#### [About this task]
In the article about Art of Hope, where did Tara Kangarlou open her first center?

#### [Excerpt provided]
-*-*-
Tara Kangarlou helps alleviate trauma and PTSD among Syrian refugees through her nonprofit ‘Art of Hope’

Posted at 5:49 PM, Mar 30, 2017
and last updated 2017-03-30 17:50:12-04

HELL'S KITCHEN, Manhattan- “When you meet these children and you sit down with these women you realize the only difference between them and you, is that you were born in a different country," Tara Kangarlou said. This is the difficult truth for Tara Kangarlou when talking about the Syrian Crisis. “The issue of psychological trauma and PTSD challenges among the refugees is not being addressed," she explained. "One of my missions is to bring awareness to this challenge, what many people are calling invisible wounds.”

As a journalist for CNN and Al Jazeera America, she covered these stories for years. But in 2016, she decided it was time to stop reporting and start acting. “Seeing the same stories coming up again and again and having seen no solution to it made me angry,” she said. So, Kangarlou launched "Art of Hope," a nonprofit that partners with local NGOs to provide programming for refugee women and children. In November, she opened her first center in a Beirut slum. “We have around 80 beneficiaries," she described. "[We offer] vocational training, art therapy, and doll making classes for the women.”
-*-*-
#### [Saved data entries]
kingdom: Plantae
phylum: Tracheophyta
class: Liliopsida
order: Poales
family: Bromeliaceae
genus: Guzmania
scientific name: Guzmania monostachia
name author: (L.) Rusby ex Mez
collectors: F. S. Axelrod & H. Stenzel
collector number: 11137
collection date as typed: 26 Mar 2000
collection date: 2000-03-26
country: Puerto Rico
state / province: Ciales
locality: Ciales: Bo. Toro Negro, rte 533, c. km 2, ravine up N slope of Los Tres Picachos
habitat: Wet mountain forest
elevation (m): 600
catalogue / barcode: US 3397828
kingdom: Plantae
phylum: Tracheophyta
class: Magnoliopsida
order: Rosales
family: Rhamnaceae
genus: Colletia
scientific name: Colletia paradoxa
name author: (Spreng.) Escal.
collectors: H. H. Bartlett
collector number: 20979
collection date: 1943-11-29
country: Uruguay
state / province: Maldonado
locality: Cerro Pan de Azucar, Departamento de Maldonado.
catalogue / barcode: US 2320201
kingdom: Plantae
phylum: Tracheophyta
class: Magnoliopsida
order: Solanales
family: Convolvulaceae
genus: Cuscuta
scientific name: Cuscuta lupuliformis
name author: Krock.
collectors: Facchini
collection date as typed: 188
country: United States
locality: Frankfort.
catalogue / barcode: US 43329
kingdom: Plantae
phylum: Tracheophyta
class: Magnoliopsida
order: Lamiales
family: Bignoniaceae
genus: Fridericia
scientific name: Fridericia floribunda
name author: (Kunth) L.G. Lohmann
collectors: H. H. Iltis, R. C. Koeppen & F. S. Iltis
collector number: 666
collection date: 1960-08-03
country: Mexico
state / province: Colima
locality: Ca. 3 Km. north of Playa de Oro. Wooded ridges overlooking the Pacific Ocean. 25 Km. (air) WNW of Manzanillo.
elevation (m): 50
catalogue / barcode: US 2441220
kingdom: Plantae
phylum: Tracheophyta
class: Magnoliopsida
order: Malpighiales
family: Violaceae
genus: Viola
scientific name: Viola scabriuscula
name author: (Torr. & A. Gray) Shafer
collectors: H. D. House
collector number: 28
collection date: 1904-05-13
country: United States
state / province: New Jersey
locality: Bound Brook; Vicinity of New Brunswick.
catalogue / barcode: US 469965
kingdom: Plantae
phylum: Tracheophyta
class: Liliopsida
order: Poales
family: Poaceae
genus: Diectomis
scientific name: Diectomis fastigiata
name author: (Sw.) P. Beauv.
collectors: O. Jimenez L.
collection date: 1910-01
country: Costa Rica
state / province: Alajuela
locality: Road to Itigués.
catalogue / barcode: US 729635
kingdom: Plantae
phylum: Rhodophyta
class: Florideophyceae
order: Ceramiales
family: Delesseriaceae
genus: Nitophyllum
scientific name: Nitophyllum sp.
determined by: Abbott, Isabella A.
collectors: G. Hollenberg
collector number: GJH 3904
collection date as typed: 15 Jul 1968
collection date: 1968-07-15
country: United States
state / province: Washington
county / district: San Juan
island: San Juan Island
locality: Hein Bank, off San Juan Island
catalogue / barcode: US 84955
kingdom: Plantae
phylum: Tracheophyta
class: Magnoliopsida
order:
-*-*-
#### [Expected answer]
In a Beirut slum.